— START —

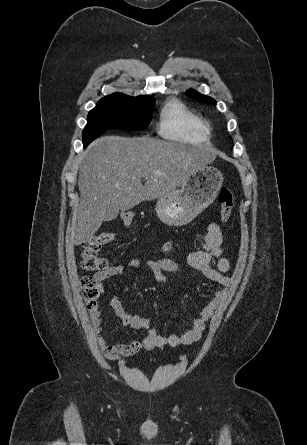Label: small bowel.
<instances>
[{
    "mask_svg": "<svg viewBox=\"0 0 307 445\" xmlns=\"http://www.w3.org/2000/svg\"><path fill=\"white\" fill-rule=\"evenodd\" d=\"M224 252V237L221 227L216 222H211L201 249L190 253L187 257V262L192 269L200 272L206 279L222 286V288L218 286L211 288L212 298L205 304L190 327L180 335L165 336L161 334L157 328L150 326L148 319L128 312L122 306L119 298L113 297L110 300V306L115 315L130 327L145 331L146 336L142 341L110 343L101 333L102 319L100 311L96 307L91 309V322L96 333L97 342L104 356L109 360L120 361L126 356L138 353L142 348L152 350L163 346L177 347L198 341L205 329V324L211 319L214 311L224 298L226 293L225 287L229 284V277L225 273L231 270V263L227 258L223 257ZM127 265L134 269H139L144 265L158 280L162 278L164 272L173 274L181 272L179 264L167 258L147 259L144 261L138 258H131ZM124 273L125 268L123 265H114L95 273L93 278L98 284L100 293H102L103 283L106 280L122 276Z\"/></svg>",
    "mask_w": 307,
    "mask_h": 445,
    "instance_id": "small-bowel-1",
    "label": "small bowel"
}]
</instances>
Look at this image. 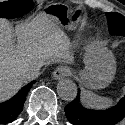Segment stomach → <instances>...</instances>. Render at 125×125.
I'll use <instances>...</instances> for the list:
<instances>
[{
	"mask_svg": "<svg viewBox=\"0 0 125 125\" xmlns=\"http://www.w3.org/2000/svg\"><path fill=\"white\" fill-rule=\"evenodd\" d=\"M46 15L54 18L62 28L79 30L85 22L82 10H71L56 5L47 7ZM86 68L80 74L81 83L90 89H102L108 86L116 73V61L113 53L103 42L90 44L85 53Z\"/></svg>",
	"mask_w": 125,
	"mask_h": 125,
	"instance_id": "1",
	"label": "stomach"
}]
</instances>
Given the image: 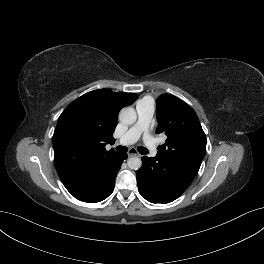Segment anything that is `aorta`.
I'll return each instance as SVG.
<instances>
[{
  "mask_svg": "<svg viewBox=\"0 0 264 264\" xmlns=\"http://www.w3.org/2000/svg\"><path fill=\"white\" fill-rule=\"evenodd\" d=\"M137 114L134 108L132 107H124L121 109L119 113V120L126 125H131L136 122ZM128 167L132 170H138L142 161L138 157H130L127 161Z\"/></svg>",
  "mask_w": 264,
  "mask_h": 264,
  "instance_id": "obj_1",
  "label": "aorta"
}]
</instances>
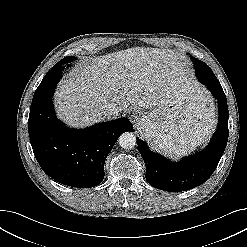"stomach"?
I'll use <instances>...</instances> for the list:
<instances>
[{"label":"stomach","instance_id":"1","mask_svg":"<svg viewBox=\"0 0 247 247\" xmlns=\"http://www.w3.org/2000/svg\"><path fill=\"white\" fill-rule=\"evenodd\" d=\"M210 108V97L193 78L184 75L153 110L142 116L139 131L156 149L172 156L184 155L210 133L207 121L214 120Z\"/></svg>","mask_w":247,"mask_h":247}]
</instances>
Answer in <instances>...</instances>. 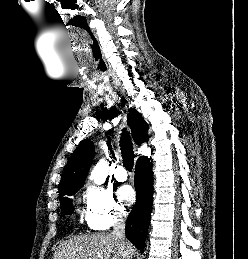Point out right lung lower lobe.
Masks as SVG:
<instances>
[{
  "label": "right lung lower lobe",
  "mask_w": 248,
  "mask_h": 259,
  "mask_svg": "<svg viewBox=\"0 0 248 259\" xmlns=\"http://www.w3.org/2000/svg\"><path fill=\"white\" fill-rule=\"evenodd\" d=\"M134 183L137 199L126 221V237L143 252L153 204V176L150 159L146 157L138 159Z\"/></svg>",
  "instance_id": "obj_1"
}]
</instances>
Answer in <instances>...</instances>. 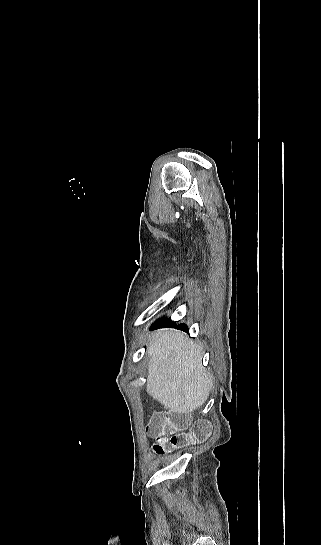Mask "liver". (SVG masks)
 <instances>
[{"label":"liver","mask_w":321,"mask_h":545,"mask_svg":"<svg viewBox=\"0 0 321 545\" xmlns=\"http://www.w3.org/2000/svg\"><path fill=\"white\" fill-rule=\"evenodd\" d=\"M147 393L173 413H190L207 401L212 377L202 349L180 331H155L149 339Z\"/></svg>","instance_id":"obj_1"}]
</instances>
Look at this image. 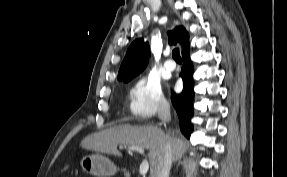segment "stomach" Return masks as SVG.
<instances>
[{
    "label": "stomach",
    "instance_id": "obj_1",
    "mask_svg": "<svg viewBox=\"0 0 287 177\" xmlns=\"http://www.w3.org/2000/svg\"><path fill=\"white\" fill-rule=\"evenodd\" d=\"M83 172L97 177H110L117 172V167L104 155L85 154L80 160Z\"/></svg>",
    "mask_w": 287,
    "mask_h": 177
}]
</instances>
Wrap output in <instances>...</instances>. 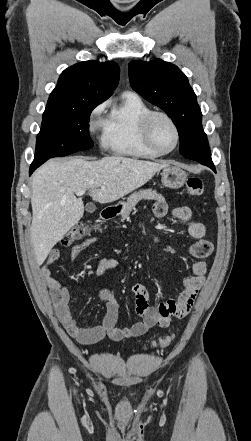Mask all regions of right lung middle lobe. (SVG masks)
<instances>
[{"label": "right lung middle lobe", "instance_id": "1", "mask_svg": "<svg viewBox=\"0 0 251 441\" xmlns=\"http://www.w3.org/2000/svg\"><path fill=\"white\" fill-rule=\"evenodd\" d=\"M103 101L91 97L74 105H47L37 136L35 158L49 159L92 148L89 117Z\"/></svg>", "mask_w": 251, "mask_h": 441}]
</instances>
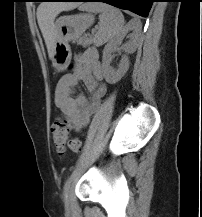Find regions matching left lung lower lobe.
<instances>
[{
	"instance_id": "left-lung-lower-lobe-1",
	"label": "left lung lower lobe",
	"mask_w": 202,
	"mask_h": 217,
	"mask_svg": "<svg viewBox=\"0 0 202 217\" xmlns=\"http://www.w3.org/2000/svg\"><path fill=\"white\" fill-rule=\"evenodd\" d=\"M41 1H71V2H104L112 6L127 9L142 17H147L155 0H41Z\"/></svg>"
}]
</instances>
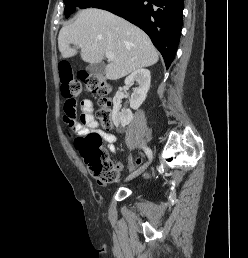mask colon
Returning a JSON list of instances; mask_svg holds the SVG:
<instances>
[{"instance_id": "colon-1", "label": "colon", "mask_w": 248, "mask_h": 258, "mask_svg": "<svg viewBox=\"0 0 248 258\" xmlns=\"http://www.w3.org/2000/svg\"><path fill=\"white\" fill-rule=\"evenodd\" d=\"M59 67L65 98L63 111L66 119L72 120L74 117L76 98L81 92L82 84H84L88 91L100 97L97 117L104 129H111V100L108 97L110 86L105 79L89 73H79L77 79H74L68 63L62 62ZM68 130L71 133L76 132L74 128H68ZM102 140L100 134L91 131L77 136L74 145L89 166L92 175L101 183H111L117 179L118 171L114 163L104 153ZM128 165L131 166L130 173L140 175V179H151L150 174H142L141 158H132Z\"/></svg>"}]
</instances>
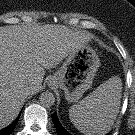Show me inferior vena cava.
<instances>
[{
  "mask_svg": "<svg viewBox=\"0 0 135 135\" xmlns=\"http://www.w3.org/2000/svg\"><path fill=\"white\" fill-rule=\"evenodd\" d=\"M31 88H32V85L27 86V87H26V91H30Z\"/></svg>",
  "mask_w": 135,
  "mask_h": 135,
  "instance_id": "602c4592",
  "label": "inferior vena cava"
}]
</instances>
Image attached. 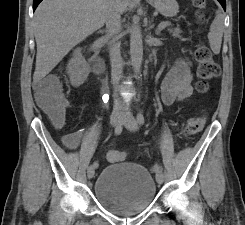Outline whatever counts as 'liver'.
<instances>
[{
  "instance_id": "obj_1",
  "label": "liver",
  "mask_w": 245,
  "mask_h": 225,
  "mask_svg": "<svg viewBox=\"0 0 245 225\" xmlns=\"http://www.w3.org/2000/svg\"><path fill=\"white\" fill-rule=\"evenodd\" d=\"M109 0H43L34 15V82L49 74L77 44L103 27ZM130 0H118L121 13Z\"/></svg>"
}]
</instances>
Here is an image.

— END —
— START —

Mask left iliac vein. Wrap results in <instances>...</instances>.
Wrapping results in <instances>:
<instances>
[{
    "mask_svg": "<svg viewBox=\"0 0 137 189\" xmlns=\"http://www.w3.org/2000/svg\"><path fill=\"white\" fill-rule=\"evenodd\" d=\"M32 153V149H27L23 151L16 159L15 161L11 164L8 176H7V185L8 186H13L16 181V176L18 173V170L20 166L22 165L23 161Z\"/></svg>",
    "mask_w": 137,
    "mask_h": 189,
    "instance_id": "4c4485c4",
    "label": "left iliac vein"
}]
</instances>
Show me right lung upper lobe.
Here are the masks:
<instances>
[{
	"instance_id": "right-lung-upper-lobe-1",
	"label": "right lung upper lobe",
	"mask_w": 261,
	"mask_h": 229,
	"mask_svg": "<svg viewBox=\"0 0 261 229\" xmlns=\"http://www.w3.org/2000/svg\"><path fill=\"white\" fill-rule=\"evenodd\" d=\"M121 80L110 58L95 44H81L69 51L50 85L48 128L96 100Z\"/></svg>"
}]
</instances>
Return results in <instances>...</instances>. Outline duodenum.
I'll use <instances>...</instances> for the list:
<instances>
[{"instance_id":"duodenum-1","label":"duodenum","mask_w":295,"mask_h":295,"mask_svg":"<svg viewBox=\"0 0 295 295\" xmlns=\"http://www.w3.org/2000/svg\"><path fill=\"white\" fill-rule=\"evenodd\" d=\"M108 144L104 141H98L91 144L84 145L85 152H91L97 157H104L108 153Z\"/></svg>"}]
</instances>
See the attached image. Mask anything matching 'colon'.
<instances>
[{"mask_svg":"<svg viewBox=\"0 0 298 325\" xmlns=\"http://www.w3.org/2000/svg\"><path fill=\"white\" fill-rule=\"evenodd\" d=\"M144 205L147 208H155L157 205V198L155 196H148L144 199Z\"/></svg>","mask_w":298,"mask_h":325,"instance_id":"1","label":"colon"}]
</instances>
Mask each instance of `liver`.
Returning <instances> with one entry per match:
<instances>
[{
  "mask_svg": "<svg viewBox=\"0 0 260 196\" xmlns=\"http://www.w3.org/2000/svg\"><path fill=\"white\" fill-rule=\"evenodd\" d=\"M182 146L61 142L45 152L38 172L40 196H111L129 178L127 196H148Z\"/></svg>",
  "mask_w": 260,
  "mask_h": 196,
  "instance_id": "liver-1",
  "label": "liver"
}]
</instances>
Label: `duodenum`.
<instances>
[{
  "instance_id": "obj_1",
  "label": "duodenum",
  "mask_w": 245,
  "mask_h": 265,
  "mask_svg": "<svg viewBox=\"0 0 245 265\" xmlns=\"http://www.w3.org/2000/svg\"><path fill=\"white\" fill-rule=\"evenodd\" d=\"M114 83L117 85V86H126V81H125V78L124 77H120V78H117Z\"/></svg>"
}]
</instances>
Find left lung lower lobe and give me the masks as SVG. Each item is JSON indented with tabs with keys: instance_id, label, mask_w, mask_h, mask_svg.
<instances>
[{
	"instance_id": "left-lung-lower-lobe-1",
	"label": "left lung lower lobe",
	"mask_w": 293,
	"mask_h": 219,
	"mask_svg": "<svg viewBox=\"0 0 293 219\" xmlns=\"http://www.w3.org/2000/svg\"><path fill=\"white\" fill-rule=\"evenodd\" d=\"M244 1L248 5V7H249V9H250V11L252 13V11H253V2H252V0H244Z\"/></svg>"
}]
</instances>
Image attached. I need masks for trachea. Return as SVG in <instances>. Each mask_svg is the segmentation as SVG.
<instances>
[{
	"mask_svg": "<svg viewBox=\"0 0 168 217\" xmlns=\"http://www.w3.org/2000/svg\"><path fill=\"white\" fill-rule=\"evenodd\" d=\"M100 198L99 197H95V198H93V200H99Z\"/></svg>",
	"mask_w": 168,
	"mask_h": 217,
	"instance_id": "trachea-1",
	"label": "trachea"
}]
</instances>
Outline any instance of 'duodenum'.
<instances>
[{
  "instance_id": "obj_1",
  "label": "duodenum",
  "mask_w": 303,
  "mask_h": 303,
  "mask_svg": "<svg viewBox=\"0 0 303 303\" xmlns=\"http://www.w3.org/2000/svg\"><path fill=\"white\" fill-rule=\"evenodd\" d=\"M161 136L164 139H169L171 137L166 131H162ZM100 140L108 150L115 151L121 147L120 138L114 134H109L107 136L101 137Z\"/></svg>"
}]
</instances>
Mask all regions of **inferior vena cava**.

— END —
— START —

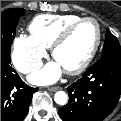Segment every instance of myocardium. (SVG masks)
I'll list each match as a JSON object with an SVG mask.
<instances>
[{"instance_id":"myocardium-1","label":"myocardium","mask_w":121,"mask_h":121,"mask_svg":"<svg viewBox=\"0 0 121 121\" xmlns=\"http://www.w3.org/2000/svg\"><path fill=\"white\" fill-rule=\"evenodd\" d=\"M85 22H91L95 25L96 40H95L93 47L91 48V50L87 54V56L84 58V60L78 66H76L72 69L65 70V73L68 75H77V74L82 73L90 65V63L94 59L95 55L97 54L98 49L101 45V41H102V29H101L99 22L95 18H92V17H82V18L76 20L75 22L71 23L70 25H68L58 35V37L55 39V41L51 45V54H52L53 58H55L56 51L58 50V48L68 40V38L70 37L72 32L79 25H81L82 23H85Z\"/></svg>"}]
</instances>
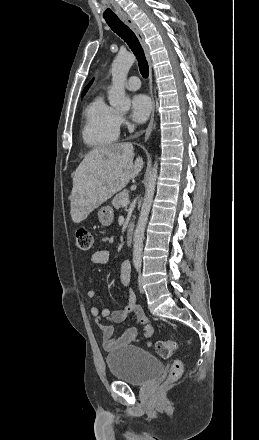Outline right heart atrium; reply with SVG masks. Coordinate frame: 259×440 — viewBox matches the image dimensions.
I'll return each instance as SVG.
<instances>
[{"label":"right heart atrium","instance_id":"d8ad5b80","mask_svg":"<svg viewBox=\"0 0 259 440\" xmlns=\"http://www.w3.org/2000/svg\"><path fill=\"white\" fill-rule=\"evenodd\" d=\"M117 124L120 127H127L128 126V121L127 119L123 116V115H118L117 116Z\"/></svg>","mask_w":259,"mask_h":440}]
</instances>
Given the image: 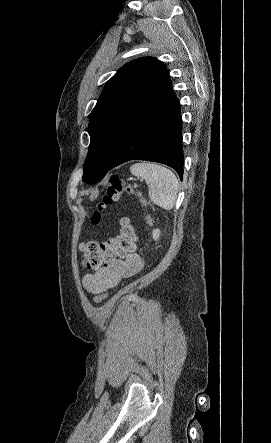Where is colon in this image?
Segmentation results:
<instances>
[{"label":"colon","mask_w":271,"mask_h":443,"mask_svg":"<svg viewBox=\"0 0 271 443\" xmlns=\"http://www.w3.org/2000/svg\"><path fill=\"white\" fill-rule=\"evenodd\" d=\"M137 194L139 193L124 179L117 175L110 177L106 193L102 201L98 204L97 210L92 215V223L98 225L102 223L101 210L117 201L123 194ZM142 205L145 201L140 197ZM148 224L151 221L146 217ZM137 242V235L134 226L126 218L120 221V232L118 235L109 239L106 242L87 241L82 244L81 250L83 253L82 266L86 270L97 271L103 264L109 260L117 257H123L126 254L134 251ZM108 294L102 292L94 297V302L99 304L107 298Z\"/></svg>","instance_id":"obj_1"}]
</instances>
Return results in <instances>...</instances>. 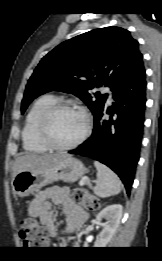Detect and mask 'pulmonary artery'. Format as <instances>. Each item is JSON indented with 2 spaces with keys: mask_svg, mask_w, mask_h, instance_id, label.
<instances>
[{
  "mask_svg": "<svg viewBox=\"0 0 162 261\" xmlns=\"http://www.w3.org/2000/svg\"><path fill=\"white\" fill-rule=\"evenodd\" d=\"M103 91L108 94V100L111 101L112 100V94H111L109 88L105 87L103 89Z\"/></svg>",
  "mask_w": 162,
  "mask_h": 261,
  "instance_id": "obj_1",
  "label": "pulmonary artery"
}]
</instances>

— END —

Goal - Please give the items again from the line with "Outline any instance of 'duodenum'." up to and including the line with "Mask all regions of **inferior vena cava**.", with "Outline" renamed to "Trace" and nothing else changed. Return only those lines.

Written solution -
Trace any instance of 'duodenum'.
<instances>
[{
  "instance_id": "obj_1",
  "label": "duodenum",
  "mask_w": 303,
  "mask_h": 303,
  "mask_svg": "<svg viewBox=\"0 0 303 303\" xmlns=\"http://www.w3.org/2000/svg\"><path fill=\"white\" fill-rule=\"evenodd\" d=\"M161 136L164 139H169L171 137L166 131H162ZM100 140L108 150L115 151L121 147L120 138L114 134H109L107 136L101 137Z\"/></svg>"
}]
</instances>
Mask all regions of **inferior vena cava**.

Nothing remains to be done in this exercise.